Today, however, it can cost more to fly to Dominica than to Miami and it’s generally cheaper to fly to the USA than some Caribbean destinations; you still have to fly to the USA to get to The Bahamas, Belize or Haiti; and we still must (pay to) fly to Miami for an affordable cruise (that might even include a call at our home port).

It would seem to me that now that we are weeping and wailing and moaning and gnashing our teeth about visitors not coming like before, this is also the right time for the Caribbean to start selling itself, in a more real way, to its people.

Stuck between here and nowhere, when traditional visitors we are depending on are picking-and-choosing and simply waiting for the best offers to start flowing after COVID protocols are lifted, what do we do?

Do we simply wait for the faithful but aging returning visitor to return again, or do our governments start to smell the coffee and really start brewing new ideas make intra-regional travel more tasty — and simply affordable.

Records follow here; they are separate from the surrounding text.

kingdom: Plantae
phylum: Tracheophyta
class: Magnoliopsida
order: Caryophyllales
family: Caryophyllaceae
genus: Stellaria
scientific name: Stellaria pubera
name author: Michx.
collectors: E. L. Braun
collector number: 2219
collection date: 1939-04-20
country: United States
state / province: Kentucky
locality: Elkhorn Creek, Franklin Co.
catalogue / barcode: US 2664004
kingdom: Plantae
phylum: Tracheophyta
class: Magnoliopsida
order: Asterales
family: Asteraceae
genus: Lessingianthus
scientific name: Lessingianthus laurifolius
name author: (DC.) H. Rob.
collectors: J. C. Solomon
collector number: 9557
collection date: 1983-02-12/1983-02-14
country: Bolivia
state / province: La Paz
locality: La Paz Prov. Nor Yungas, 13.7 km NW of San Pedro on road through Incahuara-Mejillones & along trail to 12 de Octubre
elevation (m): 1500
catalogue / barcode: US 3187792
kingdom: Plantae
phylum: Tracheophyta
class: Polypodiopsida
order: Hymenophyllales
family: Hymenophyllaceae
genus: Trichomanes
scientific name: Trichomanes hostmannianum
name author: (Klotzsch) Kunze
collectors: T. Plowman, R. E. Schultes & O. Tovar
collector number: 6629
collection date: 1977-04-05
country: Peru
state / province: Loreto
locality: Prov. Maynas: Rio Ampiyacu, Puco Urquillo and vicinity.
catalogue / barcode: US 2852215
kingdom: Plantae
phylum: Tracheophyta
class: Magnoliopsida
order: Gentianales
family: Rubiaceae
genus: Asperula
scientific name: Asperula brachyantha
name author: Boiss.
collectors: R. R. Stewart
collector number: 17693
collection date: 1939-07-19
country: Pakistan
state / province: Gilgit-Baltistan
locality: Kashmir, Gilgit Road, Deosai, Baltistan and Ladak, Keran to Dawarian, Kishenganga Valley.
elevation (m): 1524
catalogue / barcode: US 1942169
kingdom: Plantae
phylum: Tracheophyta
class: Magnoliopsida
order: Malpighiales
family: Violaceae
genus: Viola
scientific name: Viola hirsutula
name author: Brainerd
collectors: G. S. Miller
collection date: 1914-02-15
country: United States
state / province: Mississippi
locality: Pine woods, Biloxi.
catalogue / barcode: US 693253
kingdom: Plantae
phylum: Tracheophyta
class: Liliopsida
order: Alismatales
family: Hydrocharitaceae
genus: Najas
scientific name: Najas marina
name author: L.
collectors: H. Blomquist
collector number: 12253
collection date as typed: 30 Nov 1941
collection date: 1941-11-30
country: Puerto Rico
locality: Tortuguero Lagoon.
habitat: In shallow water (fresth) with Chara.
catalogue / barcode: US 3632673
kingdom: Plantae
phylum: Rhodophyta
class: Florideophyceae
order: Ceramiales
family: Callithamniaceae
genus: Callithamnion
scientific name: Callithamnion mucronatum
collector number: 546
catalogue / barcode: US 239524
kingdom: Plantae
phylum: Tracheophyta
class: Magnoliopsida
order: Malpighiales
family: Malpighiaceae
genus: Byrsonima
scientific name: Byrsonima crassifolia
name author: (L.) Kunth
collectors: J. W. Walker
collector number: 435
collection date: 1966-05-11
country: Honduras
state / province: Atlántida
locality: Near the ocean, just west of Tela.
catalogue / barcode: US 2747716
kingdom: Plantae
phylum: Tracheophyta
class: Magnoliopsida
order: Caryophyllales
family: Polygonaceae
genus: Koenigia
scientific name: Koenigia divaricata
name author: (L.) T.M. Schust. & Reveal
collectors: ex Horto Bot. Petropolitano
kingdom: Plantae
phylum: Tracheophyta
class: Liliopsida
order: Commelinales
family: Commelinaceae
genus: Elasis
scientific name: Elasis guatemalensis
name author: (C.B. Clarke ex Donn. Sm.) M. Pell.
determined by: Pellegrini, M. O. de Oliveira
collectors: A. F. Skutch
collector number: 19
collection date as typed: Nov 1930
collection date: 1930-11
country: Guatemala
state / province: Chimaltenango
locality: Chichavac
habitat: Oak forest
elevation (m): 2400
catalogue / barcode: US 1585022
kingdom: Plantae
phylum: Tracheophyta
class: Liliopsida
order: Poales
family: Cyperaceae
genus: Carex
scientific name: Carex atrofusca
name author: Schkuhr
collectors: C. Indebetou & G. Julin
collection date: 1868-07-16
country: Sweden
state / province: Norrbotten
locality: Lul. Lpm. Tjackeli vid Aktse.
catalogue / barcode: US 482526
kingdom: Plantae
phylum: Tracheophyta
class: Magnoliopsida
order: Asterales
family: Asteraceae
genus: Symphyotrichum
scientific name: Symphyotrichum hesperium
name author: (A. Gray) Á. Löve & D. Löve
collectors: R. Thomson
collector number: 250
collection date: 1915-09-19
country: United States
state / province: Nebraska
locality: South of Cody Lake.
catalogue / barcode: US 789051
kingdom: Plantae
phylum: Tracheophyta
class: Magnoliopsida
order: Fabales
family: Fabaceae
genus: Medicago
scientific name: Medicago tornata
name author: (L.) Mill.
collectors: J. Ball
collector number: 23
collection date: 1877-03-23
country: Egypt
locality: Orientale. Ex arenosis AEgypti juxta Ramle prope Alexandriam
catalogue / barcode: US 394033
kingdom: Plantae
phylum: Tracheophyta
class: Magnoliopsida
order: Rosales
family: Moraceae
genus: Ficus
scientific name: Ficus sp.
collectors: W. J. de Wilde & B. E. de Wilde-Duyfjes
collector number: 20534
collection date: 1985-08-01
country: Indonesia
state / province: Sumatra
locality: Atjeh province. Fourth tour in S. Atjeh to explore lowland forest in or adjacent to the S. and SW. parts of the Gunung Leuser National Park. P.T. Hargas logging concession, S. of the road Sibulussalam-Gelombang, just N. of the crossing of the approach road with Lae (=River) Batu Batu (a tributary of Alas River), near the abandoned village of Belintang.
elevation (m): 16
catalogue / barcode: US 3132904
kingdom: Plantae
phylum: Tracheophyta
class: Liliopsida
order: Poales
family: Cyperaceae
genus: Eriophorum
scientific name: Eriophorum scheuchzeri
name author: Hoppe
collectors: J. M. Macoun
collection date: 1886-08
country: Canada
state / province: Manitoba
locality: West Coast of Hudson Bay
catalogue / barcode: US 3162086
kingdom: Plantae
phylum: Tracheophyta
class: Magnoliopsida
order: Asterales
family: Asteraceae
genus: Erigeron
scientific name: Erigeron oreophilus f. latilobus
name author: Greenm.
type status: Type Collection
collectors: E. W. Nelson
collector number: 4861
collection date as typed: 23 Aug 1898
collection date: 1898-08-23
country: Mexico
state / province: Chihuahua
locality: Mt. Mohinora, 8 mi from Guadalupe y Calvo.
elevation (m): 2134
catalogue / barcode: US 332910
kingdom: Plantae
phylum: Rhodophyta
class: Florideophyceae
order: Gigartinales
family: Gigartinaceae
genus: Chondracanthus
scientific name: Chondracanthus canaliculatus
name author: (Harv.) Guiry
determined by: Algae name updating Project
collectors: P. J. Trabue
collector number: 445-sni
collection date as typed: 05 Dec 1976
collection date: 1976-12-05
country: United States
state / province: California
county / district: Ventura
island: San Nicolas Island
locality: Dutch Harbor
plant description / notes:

The creativity and innovation levels that brought the region’s tourism industry to where it’s at today is more in demand now than ever, to create new ways to solve the old problem of making travel through the region cheaper and more affordable for Caribbean people.

After all, why should 65% of airline tickets be taxes? And why must Caribbean people have to pay the same US $75 travel tax as visitors? Why do Caribbean travelers still have to demand ‘Hassle Free’ travel through some Caribbean ports?

And why should LIAT have to be forced to land, grounded and forced to bite the dust after 60 years flying high, because of stiff competition from young and old vultures preying on the same rotting corpse?

Don’t wait till tomorrow, start thinking (and worrying) today about how Caribbean tourism and the region’s economies will survive, not only on World Tourism Day 2020, but for every day thereafter that COVID-19 keeps the industry under lockdown and economies in a global vice grip.